■ Extracted records
──────────────────────────────

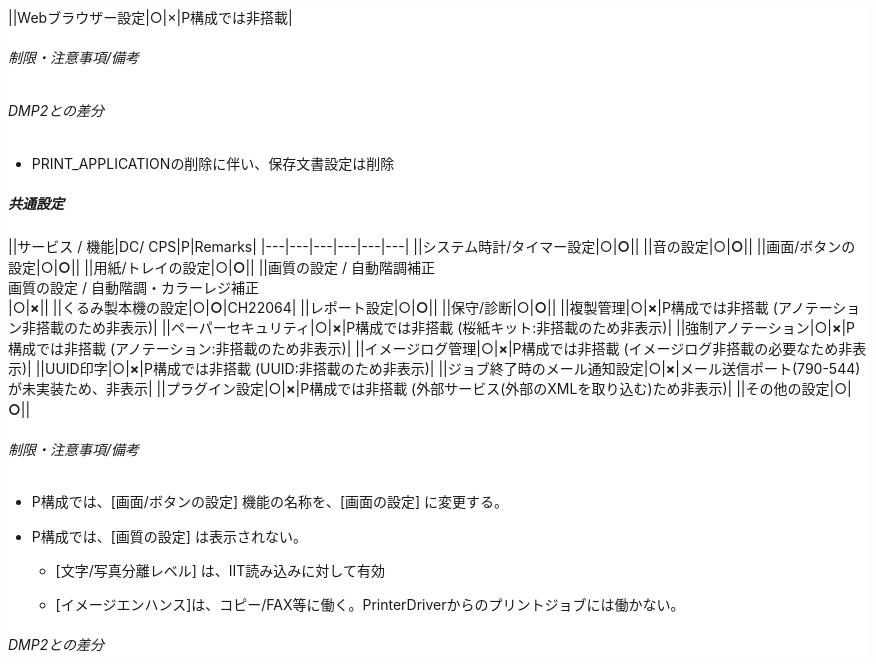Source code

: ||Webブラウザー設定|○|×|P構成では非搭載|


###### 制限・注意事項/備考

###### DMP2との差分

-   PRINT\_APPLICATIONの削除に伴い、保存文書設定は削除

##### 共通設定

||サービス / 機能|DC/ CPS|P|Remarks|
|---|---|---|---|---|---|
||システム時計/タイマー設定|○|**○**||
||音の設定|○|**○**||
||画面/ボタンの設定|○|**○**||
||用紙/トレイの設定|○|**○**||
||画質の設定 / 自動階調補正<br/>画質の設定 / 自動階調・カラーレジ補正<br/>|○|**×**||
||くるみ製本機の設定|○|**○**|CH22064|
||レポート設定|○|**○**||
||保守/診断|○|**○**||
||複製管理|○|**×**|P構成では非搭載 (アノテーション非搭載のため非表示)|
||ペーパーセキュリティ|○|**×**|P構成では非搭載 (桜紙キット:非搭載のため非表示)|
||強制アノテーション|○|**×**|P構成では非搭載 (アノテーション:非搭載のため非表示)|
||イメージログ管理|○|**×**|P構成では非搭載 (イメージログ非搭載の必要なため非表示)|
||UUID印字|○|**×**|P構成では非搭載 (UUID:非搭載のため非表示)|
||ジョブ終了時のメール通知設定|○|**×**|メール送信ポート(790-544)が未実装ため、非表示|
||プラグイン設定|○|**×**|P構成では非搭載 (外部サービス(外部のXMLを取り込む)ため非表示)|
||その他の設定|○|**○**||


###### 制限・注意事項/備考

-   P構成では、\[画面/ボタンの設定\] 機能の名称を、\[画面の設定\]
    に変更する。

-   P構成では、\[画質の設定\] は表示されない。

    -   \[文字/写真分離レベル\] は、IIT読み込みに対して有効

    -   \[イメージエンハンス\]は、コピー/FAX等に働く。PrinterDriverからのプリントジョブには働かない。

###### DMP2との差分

──────────────────────────────

■ TO-DO ITEM
Retype every line of the listing exactly as it appears, omitting any pictures from your answer.

■ ANSWER TO THIS TASK
Source code

: ||Webブラウザー設定|○|×|P構成では非搭載|


###### 制限・注意事項/備考

###### DMP2との差分

-   PRINT\_APPLICATIONの削除に伴い、保存文書設定は削除

##### 共通設定

||サービス / 機能|DC/ CPS|P|Remarks|
|---|---|---|---|---|---|
||システム時計/タイマー設定|○|**○**||
||音の設定|○|**○**||
||画面/ボタンの設定|○|**○**||
||用紙/トレイの設定|○|**○**||
||画質の設定 / 自動階調補正<br/>画質の設定 / 自動階調・カラーレジ補正<br/>|○|**×**||
||くるみ製本機の設定|○|**○**|CH22064|
||レポート設定|○|**○**||
||保守/診断|○|**○**||
||複製管理|○|**×**|P構成では非搭載 (アノテーション非搭載のため非表示)|
||ペーパーセキュリティ|○|**×**|P構成では非搭載 (桜紙キット:非搭載のため非表示)|
||強制アノテーション|○|**×**|P構成では非搭載 (アノテーション:非搭載のため非表示)|
||イメージログ管理|○|**×**|P構成では非搭載 (イメージログ非搭載の必要なため非表示)|
||UUID印字|○|**×**|P構成では非搭載 (UUID:非搭載のため非表示)|
||ジョブ終了時のメール通知設定|○|**×**|メール送信ポート(790-544)が未実装ため、非表示|
||プラグイン設定|○|**×**|P構成では非搭載 (外部サービス(外部のXMLを取り込む)ため非表示)|
||その他の設定|○|**○**||


###### 制限・注意事項/備考

-   P構成では、\[画面/ボタンの設定\] 機能の名称を、\[画面の設定\]
    に変更する。

-   P構成では、\[画質の設定\] は表示されない。

    -   \[文字/写真分離レベル\] は、IIT読み込みに対して有効

    -   \[イメージエンハンス\]は、コピー/FAX等に働く。PrinterDriverからのプリントジョブには働かない。

###### DMP2との差分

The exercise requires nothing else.